In Kumasi, I somehow made it the Fosua Hotel… ah, now I remember! I astonished some of the taxi drivers at the station by simply rolling my luggage past the VanefSTC bus station gate and onto the street to the hotel. When I arrived, the lift was out of order so a couple of guys helped me cart my luggage up the six flights, well maybe it was four flights, to the plush decay of the hotel lobby. The receptionist gave me a room at the far end of the building. I settled in for a shower and to relax a bit, but kept nearly jumping out of bed each time there was a large crashing sound in the ceiling. It took awhile to figure it out, but I finally realized large birds were landing on the thin aluminum roof at twilight making loud crashing sounds as they landed. Luckily, it didn’t last all night. I snuck out of the hotel to walk over to Vic Baboo’s Cafe for dinner. I got to order some reasonable Indian food. Although there were other travelers at the Cafe, as well as some locals, I barely talked with anyone and felt a bit conspicuous eating alone. I wandered back to the hotel and crashed out early.
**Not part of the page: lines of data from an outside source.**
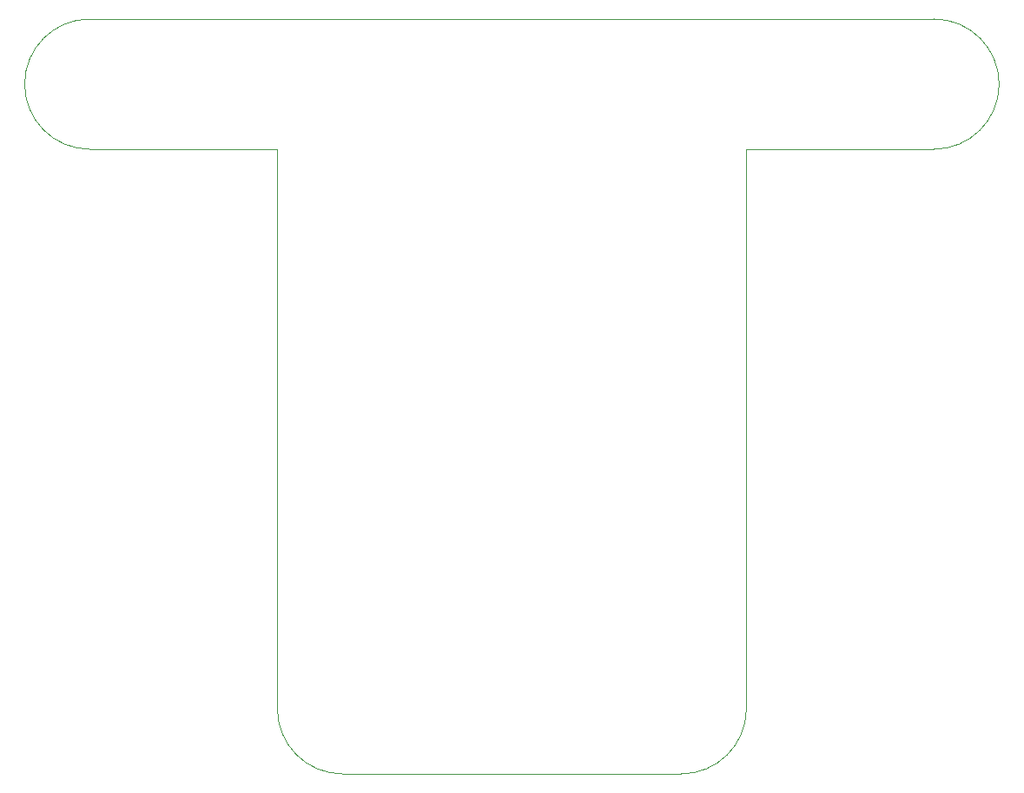
<source format=gbr>
%TF.GenerationSoftware,KiCad,Pcbnew,(5.1.7)-1*%
%TF.CreationDate,2020-12-12T13:46:10-06:00*%
%TF.ProjectId,ConsolePedal,436f6e73-6f6c-4655-9065-64616c2e6b69,rev?*%
%TF.SameCoordinates,Original*%
%TF.FileFunction,Profile,NP*%
%FSLAX46Y46*%
G04 Gerber Fmt 4.6, Leading zero omitted, Abs format (unit mm)*
G04 Created by KiCad (PCBNEW (5.1.7)-1) date 2020-12-12 13:46:10*
%MOMM*%
%LPD*%
G01*
G04 APERTURE LIST*
%TA.AperFunction,Profile*%
%ADD10C,0.050000*%
%TD*%
G04 APERTURE END LIST*
D10*
X178308000Y-33020000D02*
X96012000Y-33020000D01*
X160020000Y-45720000D02*
X178308000Y-45720000D01*
X96012000Y-45720000D02*
X114300000Y-45720000D01*
X160020000Y-45720000D02*
X160020000Y-100330000D01*
X114300000Y-45720000D02*
X114300000Y-100330000D01*
X96012000Y-45720000D02*
G75*
G02*
X96012000Y-33020000I0J6350000D01*
G01*
X178308000Y-33020000D02*
G75*
G02*
X178308000Y-45720000I0J-6350000D01*
G01*
X120650000Y-106680000D02*
X153670000Y-106680000D01*
X160020000Y-100330000D02*
G75*
G02*
X153670000Y-106680000I-6350000J0D01*
G01*
X120650000Y-106680000D02*
G75*
G02*
X114300000Y-100330000I0J6350000D01*
G01*
M02*

</source>
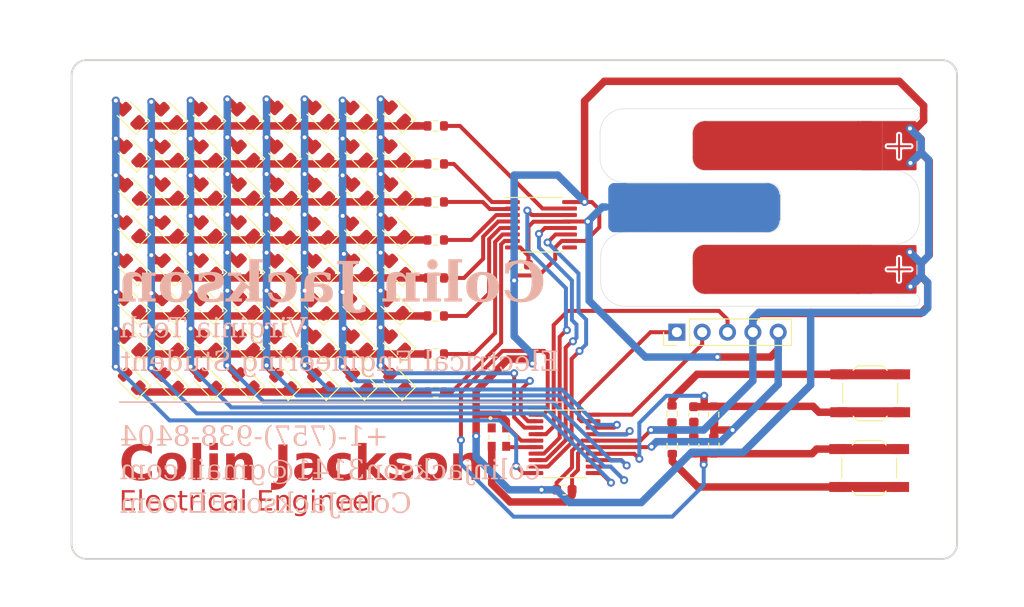
<source format=kicad_pcb>
(kicad_pcb (version 20221018) (generator pcbnew)

  (general
    (thickness 1.6)
  )

  (paper "A4")
  (layers
    (0 "F.Cu" signal)
    (31 "B.Cu" signal)
    (32 "B.Adhes" user "B.Adhesive")
    (33 "F.Adhes" user "F.Adhesive")
    (34 "B.Paste" user)
    (35 "F.Paste" user)
    (36 "B.SilkS" user "B.Silkscreen")
    (37 "F.SilkS" user "F.Silkscreen")
    (38 "B.Mask" user)
    (39 "F.Mask" user)
    (40 "Dwgs.User" user "User.Drawings")
    (41 "Cmts.User" user "User.Comments")
    (42 "Eco1.User" user "User.Eco1")
    (43 "Eco2.User" user "User.Eco2")
    (44 "Edge.Cuts" user)
    (45 "Margin" user)
    (46 "B.CrtYd" user "B.Courtyard")
    (47 "F.CrtYd" user "F.Courtyard")
    (48 "B.Fab" user)
    (49 "F.Fab" user)
    (50 "User.1" user)
    (51 "User.2" user)
    (52 "User.3" user)
    (53 "User.4" user)
    (54 "User.5" user)
    (55 "User.6" user)
    (56 "User.7" user)
    (57 "User.8" user)
    (58 "User.9" user)
  )

  (setup
    (stackup
      (layer "F.SilkS" (type "Top Silk Screen"))
      (layer "F.Paste" (type "Top Solder Paste"))
      (layer "F.Mask" (type "Top Solder Mask") (thickness 0.01))
      (layer "F.Cu" (type "copper") (thickness 0.035))
      (layer "dielectric 1" (type "core") (thickness 1.51) (material "FR4") (epsilon_r 4.5) (loss_tangent 0.02))
      (layer "B.Cu" (type "copper") (thickness 0.035))
      (layer "B.Mask" (type "Bottom Solder Mask") (thickness 0.01))
      (layer "B.Paste" (type "Bottom Solder Paste"))
      (layer "B.SilkS" (type "Bottom Silk Screen"))
      (copper_finish "None")
      (dielectric_constraints no)
    )
    (pad_to_mask_clearance 0)
    (aux_axis_origin 179.8275 40.74)
    (grid_origin 76.6064 21.6916)
    (pcbplotparams
      (layerselection 0x00010f0_ffffffff)
      (plot_on_all_layers_selection 0x0000000_00000000)
      (disableapertmacros false)
      (usegerberextensions false)
      (usegerberattributes true)
      (usegerberadvancedattributes true)
      (creategerberjobfile true)
      (dashed_line_dash_ratio 12.000000)
      (dashed_line_gap_ratio 3.000000)
      (svgprecision 4)
      (plotframeref false)
      (viasonmask false)
      (mode 1)
      (useauxorigin false)
      (hpglpennumber 1)
      (hpglpenspeed 20)
      (hpglpendiameter 15.000000)
      (dxfpolygonmode true)
      (dxfimperialunits true)
      (dxfusepcbnewfont true)
      (psnegative false)
      (psa4output false)
      (plotreference true)
      (plotvalue true)
      (plotinvisibletext false)
      (sketchpadsonfab false)
      (subtractmaskfromsilk false)
      (outputformat 1)
      (mirror false)
      (drillshape 0)
      (scaleselection 1)
      (outputdirectory "../stmBusiness Card Gerber Files/")
    )
  )

  (net 0 "")
  (net 1 "Net-(D1-K)")
  (net 2 "Row1")
  (net 3 "Net-(D10-K)")
  (net 4 "Net-(D11-K)")
  (net 5 "Net-(D12-K)")
  (net 6 "Net-(D13-K)")
  (net 7 "Net-(D14-K)")
  (net 8 "Net-(D15-K)")
  (net 9 "Net-(D16-K)")
  (net 10 "Row2")
  (net 11 "Row3")
  (net 12 "Row4")
  (net 13 "Row5")
  (net 14 "Row6")
  (net 15 "Row7")
  (net 16 "Row8")
  (net 17 "+3V0")
  (net 18 "GND")
  (net 19 "RESET")
  (net 20 "Col1")
  (net 21 "Col2")
  (net 22 "Col3")
  (net 23 "Col4")
  (net 24 "Col5")
  (net 25 "Col6")
  (net 26 "Col7")
  (net 27 "Col8")
  (net 28 "Net-(R10-Pad1)")
  (net 29 "BUTTON")
  (net 30 "Net-(R11-Pad1)")
  (net 31 "BUTTON2")
  (net 32 "SRCLK")
  (net 33 "RCLK")
  (net 34 "SER")
  (net 35 "unconnected-(U3-QH'-Pad9)")
  (net 36 "SW_DIO")
  (net 37 "SW_CLK")
  (net 38 "CLK")
  (net 39 "unconnected-(Y1-TRI_STATE-Pad1)")

  (footprint "LED_SMD:LED_0805_2012Metric" (layer "F.Cu") (at 48.006 39.624 135))

  (footprint "LED_SMD:LED_0805_2012Metric" (layer "F.Cu") (at 44.196 39.624 135))

  (footprint "LED_SMD:LED_0805_2012Metric" (layer "F.Cu") (at 29.055087 28.166087 135))

  (footprint "LED_SMD:LED_0805_2012Metric" (layer "F.Cu") (at 40.386 24.384 135))

  (footprint "LED_SMD:LED_0805_2012Metric" (layer "F.Cu") (at 36.675087 28.166087 135))

  (footprint "LED_SMD:LED_0805_2012Metric" (layer "F.Cu") (at 36.675088 39.568174 135))

  (footprint "LED_SMD:LED_0805_2012Metric" (layer "F.Cu") (at 28.956 24.384 135))

  (footprint "LED_SMD:LED_0805_2012Metric" (layer "F.Cu") (at 40.513001 43.406087 135))

  (footprint "LED_SMD:LED_0805_2012Metric" (layer "F.Cu") (at 44.195999 51.054 135))

  (footprint "LED_SMD:LED_0805_2012Metric" (layer "F.Cu") (at 32.865087 50.998174 135))

  (footprint "LED_SMD:LED_0805_2012Metric" (layer "F.Cu") (at 51.788086 24.257 135))

  (footprint "LED_SMD:LED_0805_2012Metric" (layer "F.Cu") (at 51.871826 31.948174 135))

  (footprint "LED_SMD:LED_0805_2012Metric" (layer "F.Cu") (at 55.626 51.054 135))

  (footprint "Colin New Footprints:OSC_ECS-2520S25-250-FN-TR" (layer "F.Cu") (at 65.8368 56.5912 -90))

  (footprint "LED_SMD:LED_0805_2012Metric" (layer "F.Cu") (at 55.399913 43.505174 135))

  (footprint "Colin New Footprints:CR2025 Circuit Board Battery Holder" (layer "F.Cu") (at 101.9724 24.8764))

  (footprint "LED_SMD:LED_0805_2012Metric" (layer "F.Cu") (at 47.906913 35.913087 135))

  (footprint "LED_SMD:LED_0805_2012Metric" (layer "F.Cu") (at 29.055088 35.758174 135))

  (footprint "LED_SMD:LED_0805_2012Metric" (layer "F.Cu") (at 36.675087 50.998174 135))

  (footprint "LED_SMD:LED_0805_2012Metric" (layer "F.Cu") (at 40.485088 47.188174 135))

  (footprint "LED_SMD:LED_0805_2012Metric" (layer "F.Cu") (at 47.978087 47.216087 135))

  (footprint "LED_SMD:LED_0805_2012Metric" (layer "F.Cu") (at 32.865088 47.188174 135))

  (footprint "LED_SMD:LED_0805_2012Metric" (layer "F.Cu") (at 51.816 47.188174 135))

  (footprint "LED_SMD:LED_0805_2012Metric" (layer "F.Cu") (at 44.069 35.941 135))

  (footprint "Button_Switch_SMD:SW_SPST_TL3342" (layer "F.Cu") (at 102.9462 59.69))

  (footprint "LED_SMD:LED_0805_2012Metric" (layer "F.Cu") (at 44.168086 24.257 135))

  (footprint "Resistor_SMD:R_0603_1608Metric" (layer "F.Cu") (at 59.5 44.45))

  (footprint "Connector_PinHeader_2.54mm:PinHeader_1x05_P2.54mm_Vertical" (layer "F.Cu") (at 83.6676 46.0756 90))

  (footprint "LED_SMD:LED_0805_2012Metric" (layer "F.Cu") (at 47.752 43.533087 135))

  (footprint "LED_SMD:LED_0805_2012Metric" (layer "F.Cu") (at 36.675088 35.758174 135))

  (footprint "LED_SMD:LED_0805_2012Metric" (layer "F.Cu") (at 32.865087 28.166087 135))

  (footprint "Capacitor_SMD:C_0603_1608Metric" (layer "F.Cu") (at 72.39 61.8744))

  (footprint "LED_SMD:LED_0805_2012Metric" (layer "F.Cu") (at 48.005999 51.054 135))

  (footprint "Package_SO:TSSOP-20_4.4x6.5mm_P0.65mm" (layer "F.Cu") (at 72.4077 57.2718))

  (footprint "LED_SMD:LED_0805_2012Metric" (layer "F.Cu") (at 36.675088 47.188174 135))

  (footprint "Resistor_SMD:R_0603_1608Metric" (layer "F.Cu") (at 87.3506 54.3314 -90))

  (footprint "LED_SMD:LED_0805_2012Metric" (layer "F.Cu") (at 29.083001 39.596087 135))

  (footprint "Resistor_SMD:R_0603_1608Metric" (layer "F.Cu") (at 87.376 57.4302 90))

  (footprint "LED_SMD:LED_0805_2012Metric" (layer "F.Cu") (at 29.055088 47.188174 135))

  (footprint "LED_SMD:LED_0805_2012Metric" (layer "F.Cu") (at 40.485088 39.568174 135))

  (footprint "LED_SMD:LED_0805_2012Metric" (layer "F.Cu") (at 40.485087 28.166087 135))

  (footprint "LED_SMD:LED_0805_2012Metric" (layer "F.Cu") (at 47.950173 28.166087 135))

  (footprint "LED_SMD:LED_0805_2012Metric" (layer "F.Cu") (at 29.055088 43.378174 135))

  (footprint "LED_SMD:LED_0805_2012Metric" (layer "F.Cu") (at 44.223913 31.976087 135))

  (footprint "LED_SMD:LED_0805_2012Metric" (layer "F.Cu") (at 51.562 43.533087 135))

  (footprint "LED_SMD:LED_0805_2012Metric" (layer "F.Cu") (at 32.865088 35.758174 135))

  (footprint "Resistor_SMD:R_0603_1608Metric" (layer "F.Cu") (at 59.5 33.02))

  (footprint "Resistor_SMD:R_0603_1608Metric" (layer "F.Cu") (at 59.5 36.83))

  (footprint "LED_SMD:LED_0805_2012Metric" (layer "F.Cu")
    (tstamp 9bd6900c-f91a-40f5-872d-33ee3fa9e2ce)
    (at 51.744826 35.885174 135)
    (descr "LED SMD 0805 (2012 Metric), square (rectangular) end terminal, IPC_7351 nominal, (Body size source: https://docs.google.com/spreadsheets/d/1BsfQQcO9C6DZCsRaXUlFlo91Tg2WpOkGARC1WS5S8t0/edit?usp=sharing), generated with kicad-footprint-generator")
    (tags "LED")
    (property "LCSC" "C434431")
    (property "Sheetfile" "stm32_business_card.kicad_sch")
    (property "Sheetname" "")
    (property "ki_description" "Light emitting diode")
    (property "ki_keywords" "LED diode")
    (path "/9830159d-08dc-4cb2-8027-51ba5379a3c2")
    (attr smd)
    (fp_text reference "D13" (at 0 -1.65 135) (layer "F.SilkS") hide
        (effects (font (size 0.8 0.8) (thickness 0.15)))
      (tstamp c8f16c99-3f58-4858-8c84-ff5681fe3b67)
    )
    (fp_text value "L" (at 0 1.65 135) (layer "F.Fab")
        (effects (font (size 1 1) (thickness 0.15)))
      (tstamp 6b39f207-3ee6-4688-9bb6-017f738cf8af)
    )
    (fp_text user "${REFERENCE}" (at 0 0 135) (layer "F.Fab")
        (effects (font (size 0.5 0.5) (thickness 0.08)))
      (tstamp 6950a348-06af-4f3c-8179-31e138aad5b2)
    )
    (
... [1399872 chars truncated]
</source>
The next morning, I ate breakfast in the room, then headed out to try to get a taxi to the National Cultural Center complex. Eventually, I caught a cab there. I arrived in front of a building where a ceremony involving lots of women was taking place. I asked a woman out front and she sent me over to the administration building where another woman pointed me to the women-run craft center. I bought an Akweba wood carving that is a fertility charm.
Then, I walked over to the Prempeh II Museum which contains a lot of history about the Ashanti people and particularly that king, including some talking drums, the slit drum style. After the museum, I walked over to the Okomfo Anokye Teaching Hospital where, in the courtyard near the hospital, a small museum houses a sword which has been in the ground for three centuries. According to legend, an Ashanti sorcerer drew the Golden Stool from the sky at this place. If anyone succeeds in pulling out the sword, the legend goes, the Ashanti kingdom will collapse.
Walking back from the hospital after unsuccessfully trying to negotiate a taxi, I met a nice fellow along the way who was on his day off from a job within the diamond industry.
We stopped for a drink on the way and he invited me back to his place to meet his family, but I went back to the hotel instead. I ate lunch at a restaurant one floor below the hotel, during which I conversed with a fellow from Holland(?) off to meet some friends he had met on the Internet. I was a bit worried for him, but he didn’t seem concerned.